Like he's really obvious.
What is he supposed to do with it? If he wound up back home tomorrow, is he supposed to drag the Gems back down because he's the only one who doesn't take his own advice? Another version of a claustrophobic kid that holds everyone back because he can't just move on? A talk that turns into them blaming themselves and him having to pick the pieces back up? The graduation ceremony was bad enough. The Cactus Steven incident was bad enough. There's a common denominator here.
"I'm not-"
I'm not a real person, he thinks, strange deja vu and swallowed-back hysterical humor.
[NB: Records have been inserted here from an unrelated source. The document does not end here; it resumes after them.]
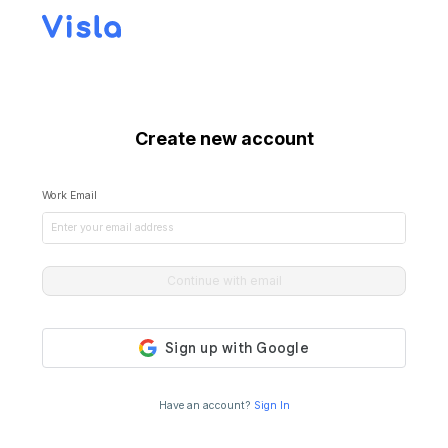
Create new account
Work Email
Continue with email
Have an account?
Sign In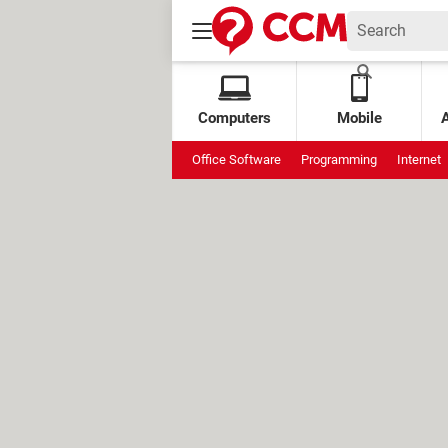
Computers
Mobile
Office Software
Programming
Internet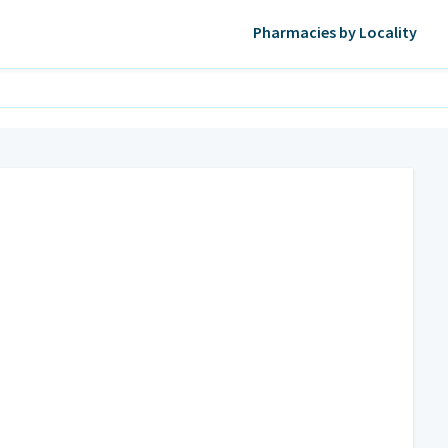
Pharmacies by Locality
 4pm – 7pm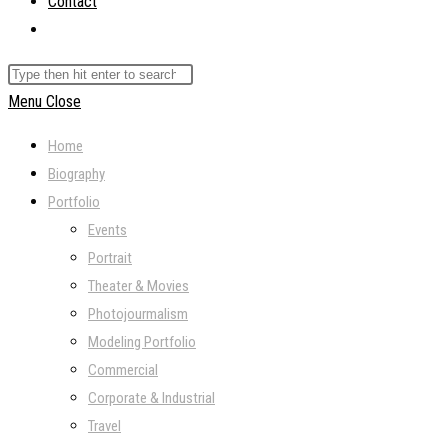
Contact
Toggle
website
Search
search
this
Menu
Close
website
Home
Biography
Portfolio
Events
Portrait
Theater & Movies
Photojourmalism
Modeling Portfolio
Commercial
Corporate & Industrial
Travel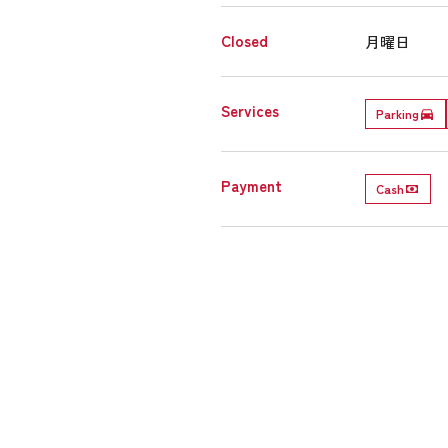
Closed
月曜日
Services
Parking
Payment
Cash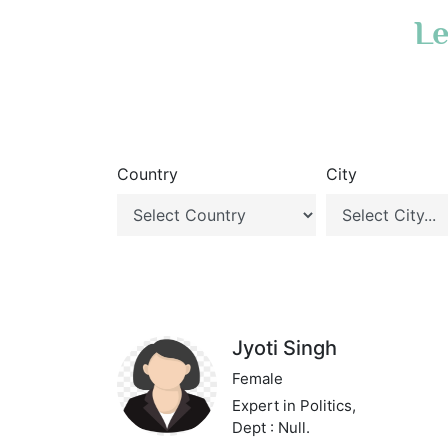
Le
Country
City
Jyoti Singh
Female
Expert in Politics,
Dept : Null.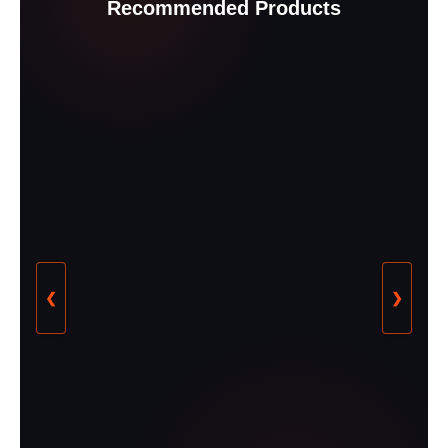
Recommended Products
❮
❯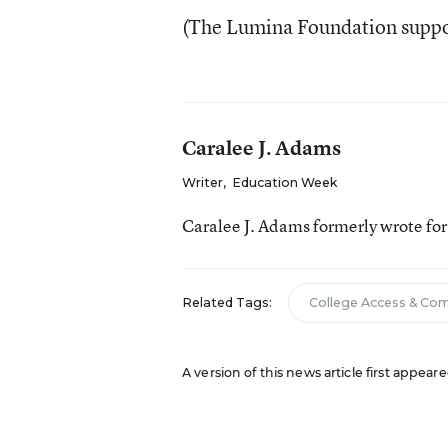
(The Lumina Foundation suppo
Caralee J. Adams
Writer
,
Education Week
Caralee J. Adams formerly wrote fo
Related Tags:
College Access & Co
A version of this news article first appea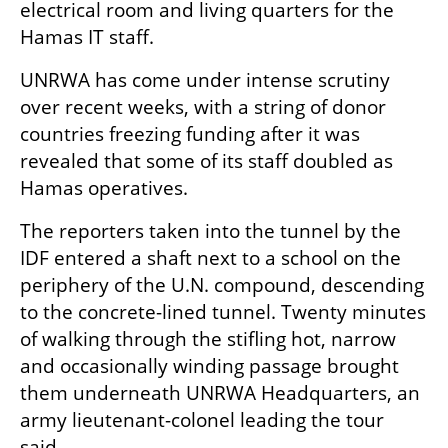
electrical room and living quarters for the 
Hamas IT staff.
UNRWA has come under intense scrutiny 
over recent weeks, with a string of donor 
countries freezing funding after it was 
revealed that some of its staff doubled as 
Hamas operatives.
The reporters taken into the tunnel by the 
IDF entered a shaft next to a school on the 
periphery of the U.N. compound, descending 
to the concrete-lined tunnel. Twenty minutes 
of walking through the stifling hot, narrow 
and occasionally winding passage brought 
them underneath UNRWA Headquarters, an 
army lieutenant-colonel leading the tour 
said.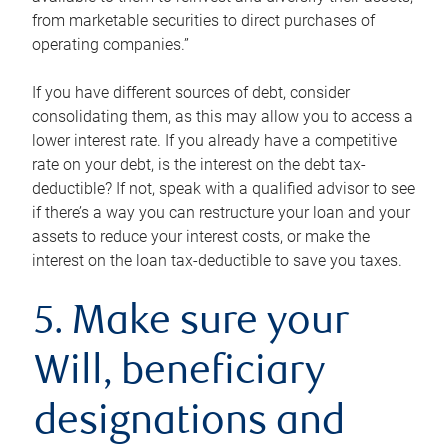
from marketable securities to direct purchases of
operating companies.”
If you have different sources of debt, consider
consolidating them, as this may allow you to access a
lower interest rate. If you already have a competitive
rate on your debt, is the interest on the debt tax-
deductible? If not, speak with a qualified advisor to see
if there’s a way you can restructure your loan and your
assets to reduce your interest costs, or make the
interest on the loan tax-deductible to save you taxes.
5. Make sure your
Will, beneficiary
designations and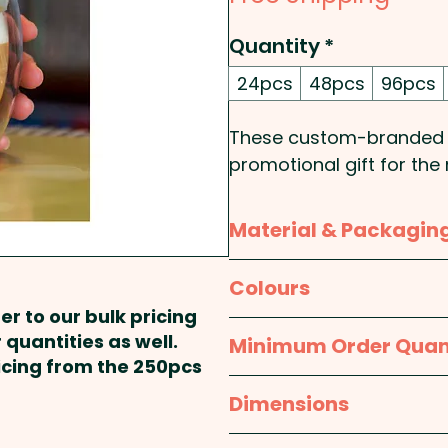
Quantity
*
24pcs
48pcs
96pcs
These custom-branded g
promotional gift for th
borosilicate glass, the
wall design that keeps 
Material & Packagin
cool. The natural bamboo
touch of style to the mug
Material:
Glass: Borosili
Colours
Packaged in natural pac
er to our bulk pricing
these glass coffee mugs
Packaging:
Individual B
Clear / Natural
 quantities as well.
Minimum Order Quan
item.
ricing from the 250pcs
24pcs
Dimensions
Bamboo is a natural ma
in the grain, pattern and
Cup: Dia 90mm x H 95m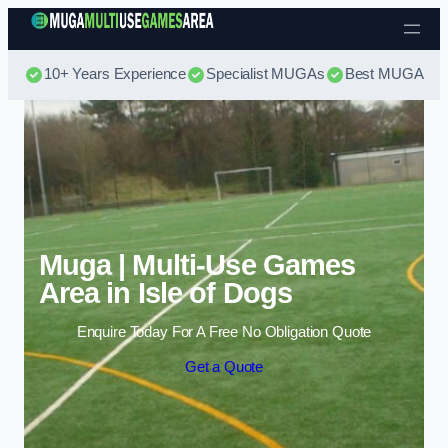
Skip to content
10+ Years Experience
Specialist MUGAs
Best MUGA Pri
Muga | Multi-Use Games
Area in Isle of Dogs
Enquire Today For A Free No Obligation Quote
Get a Quote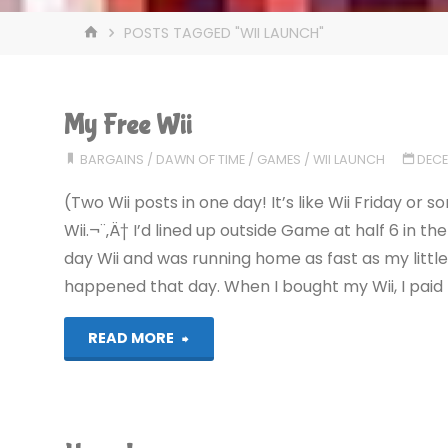
HOME
POSTS TAGGED "WII LAUNCH"
My Free Wii
BARGAINS
/
DAWN OF TIME
/
GAMES
/
WII LAUNCH
DECE
(Two Wii posts in one day! It’s like Wii Friday o
Wii.¬¨‚Ä† I’d lined up outside Game at half 6 in th
day Wii and was running home as fast as my littl
happened that day. When I bought my Wii, I paid f
"My
READ MORE
Free
Wii"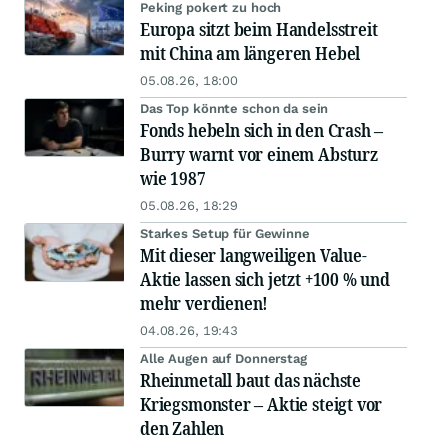
Peking pokert zu hoch
Europa sitzt beim Handelsstreit
mit China am längeren Hebel
05.08.26, 18:00
Das Top könnte schon da sein
Fonds hebeln sich in den Crash –
Burry warnt vor einem Absturz
wie 1987
05.08.26, 18:29
Starkes Setup für Gewinne
Mit dieser langweiligen Value-
Aktie lassen sich jetzt +100 % und
mehr verdienen!
04.08.26, 19:43
Alle Augen auf Donnerstag
Rheinmetall baut das nächste
Kriegsmonster – Aktie steigt vor
den Zahlen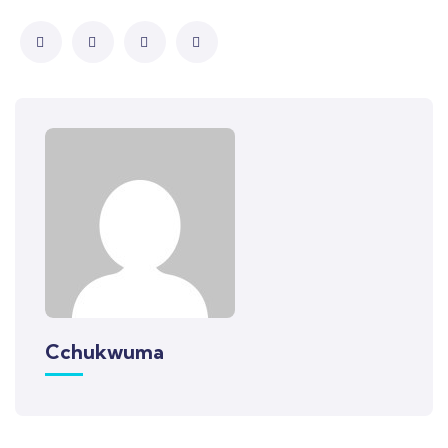
Cchukwuma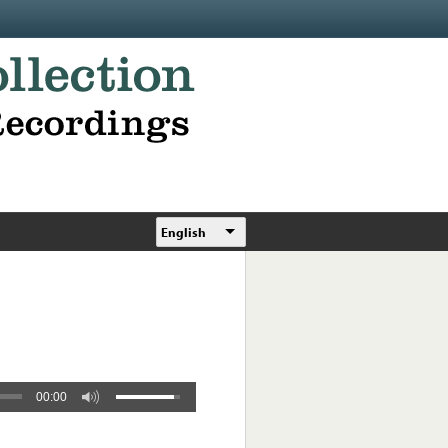
English
00:00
He always just figured he'd never really be done fixing what his mom broke. Even when he's scraped-out and tired thinking about something cropping up again, it's still something. He had to put so much work in to make himself feel like he really deserved a place. He's spent so much time having to live around the ways he's not Rose Quartz or Pink Diamond, in every direction, everything about him is put into the barrier itself. The only thing under what he can do is a tied-up package of ways he can generally mess anything up otherwise.
(What does anybody want him for if they don't need him for anything?
What's wrong with him?)
"I don't, I don't wanna talk about this. Uh, I'll." Valiantly not yell at this kind grown adult for daring to be kind and understanding, or something. "I'll take it under advisement. Teen mode. It's fine."